Dataset entries:
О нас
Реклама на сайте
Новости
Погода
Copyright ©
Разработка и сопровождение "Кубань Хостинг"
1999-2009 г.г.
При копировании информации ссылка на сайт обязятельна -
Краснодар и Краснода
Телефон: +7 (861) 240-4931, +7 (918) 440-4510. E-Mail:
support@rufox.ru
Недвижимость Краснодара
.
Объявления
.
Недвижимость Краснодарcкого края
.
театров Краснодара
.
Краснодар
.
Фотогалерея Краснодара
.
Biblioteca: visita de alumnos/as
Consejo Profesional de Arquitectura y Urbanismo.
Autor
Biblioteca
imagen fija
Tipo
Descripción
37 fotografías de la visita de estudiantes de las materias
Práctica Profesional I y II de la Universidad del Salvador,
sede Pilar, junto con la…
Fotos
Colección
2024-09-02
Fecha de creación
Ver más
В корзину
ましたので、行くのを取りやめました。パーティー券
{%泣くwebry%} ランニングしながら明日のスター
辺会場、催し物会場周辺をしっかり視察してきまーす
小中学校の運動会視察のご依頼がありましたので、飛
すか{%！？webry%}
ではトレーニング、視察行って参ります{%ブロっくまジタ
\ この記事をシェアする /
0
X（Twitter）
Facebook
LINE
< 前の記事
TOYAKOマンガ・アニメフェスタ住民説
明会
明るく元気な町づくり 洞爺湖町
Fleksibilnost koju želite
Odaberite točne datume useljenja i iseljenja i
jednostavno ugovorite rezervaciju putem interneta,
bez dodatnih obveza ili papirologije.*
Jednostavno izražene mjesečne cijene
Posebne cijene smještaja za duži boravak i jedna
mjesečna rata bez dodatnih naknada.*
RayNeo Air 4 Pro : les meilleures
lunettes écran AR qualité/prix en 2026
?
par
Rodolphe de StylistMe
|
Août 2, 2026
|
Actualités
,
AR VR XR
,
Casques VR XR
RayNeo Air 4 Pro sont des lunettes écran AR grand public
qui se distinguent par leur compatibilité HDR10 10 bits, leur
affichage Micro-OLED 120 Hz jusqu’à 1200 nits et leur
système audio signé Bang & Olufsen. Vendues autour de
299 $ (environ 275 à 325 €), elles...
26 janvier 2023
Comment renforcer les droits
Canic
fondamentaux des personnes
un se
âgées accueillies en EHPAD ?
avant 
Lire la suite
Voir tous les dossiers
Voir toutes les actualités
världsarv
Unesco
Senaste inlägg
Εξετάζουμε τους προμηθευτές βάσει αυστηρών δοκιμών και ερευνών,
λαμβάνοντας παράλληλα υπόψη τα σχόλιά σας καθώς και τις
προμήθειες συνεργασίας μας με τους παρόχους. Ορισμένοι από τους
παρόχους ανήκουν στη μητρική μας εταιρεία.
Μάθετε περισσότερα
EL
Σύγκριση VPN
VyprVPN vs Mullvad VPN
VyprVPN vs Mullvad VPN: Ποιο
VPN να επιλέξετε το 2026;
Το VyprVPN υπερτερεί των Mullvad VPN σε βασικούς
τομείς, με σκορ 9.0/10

Task instructions: The material is to be written out once more, exactly and in full.

Task answer:
О нас
Реклама на сайте
Новости
Погода
Copyright ©
Разработка и сопровождение "Кубань Хостинг"
1999-2009 г.г.
При копировании информации ссылка на сайт обязятельна -
Краснодар и Краснода
Телефон: +7 (861) 240-4931, +7 (918) 440-4510. E-Mail:
support@rufox.ru
Недвижимость Краснодара
.
Объявления
.
Недвижимость Краснодарcкого края
.
театров Краснодара
.
Краснодар
.
Фотогалерея Краснодара
.
Biblioteca: visita de alumnos/as
Consejo Profesional de Arquitectura y Urbanismo.
Autor
Biblioteca
imagen fija
Tipo
Descripción
37 fotografías de la visita de estudiantes de las materias
Práctica Profesional I y II de la Universidad del Salvador,
sede Pilar, junto con la…
Fotos
Colección
2024-09-02
Fecha de creación
Ver más
В корзину
ましたので、行くのを取りやめました。パーティー券
{%泣くwebry%} ランニングしながら明日のスター
辺会場、催し物会場周辺をしっかり視察してきまーす
小中学校の運動会視察のご依頼がありましたので、飛
すか{%！？webry%}
ではトレーニング、視察行って参ります{%ブロっくまジタ
\ この記事をシェアする /
0
X（Twitter）
Facebook
LINE
< 前の記事
TOYAKOマンガ・アニメフェスタ住民説
明会
明るく元気な町づくり 洞爺湖町
Fleksibilnost koju želite
Odaberite točne datume useljenja i iseljenja i
jednostavno ugovorite rezervaciju putem interneta,
bez dodatnih obveza ili papirologije.*
Jednostavno izražene mjesečne cijene
Posebne cijene smještaja za duži boravak i jedna
mjesečna rata bez dodatnih naknada.*
RayNeo Air 4 Pro : les meilleures
lunettes écran AR qualité/prix en 2026
?
par
Rodolphe de StylistMe
|
Août 2, 2026
|
Actualités
,
AR VR XR
,
Casques VR XR
RayNeo Air 4 Pro sont des lunettes écran AR grand public
qui se distinguent par leur compatibilité HDR10 10 bits, leur
affichage Micro-OLED 120 Hz jusqu’à 1200 nits et leur
système audio signé Bang & Olufsen. Vendues autour de
299 $ (environ 275 à 325 €), elles...
26 janvier 2023
Comment renforcer les droits
Canic
fondamentaux des personnes
un se
âgées accueillies en EHPAD ?
avant 
Lire la suite
Voir tous les dossiers
Voir toutes les actualités
världsarv
Unesco
Senaste inlägg
Εξετάζουμε τους προμηθευτές βάσει αυστηρών δοκιμών και ερευνών,
λαμβάνοντας παράλληλα υπόψη τα σχόλιά σας καθώς και τις
προμήθειες συνεργασίας μας με τους παρόχους. Ορισμένοι από τους
παρόχους ανήκουν στη μητρική μας εταιρεία.
Μάθετε περισσότερα
EL
Σύγκριση VPN
VyprVPN vs Mullvad VPN
VyprVPN vs Mullvad VPN: Ποιο
VPN να επιλέξετε το 2026;
Το VyprVPN υπερτερεί των Mullvad VPN σε βασικούς
τομείς, με σκορ 9.0/10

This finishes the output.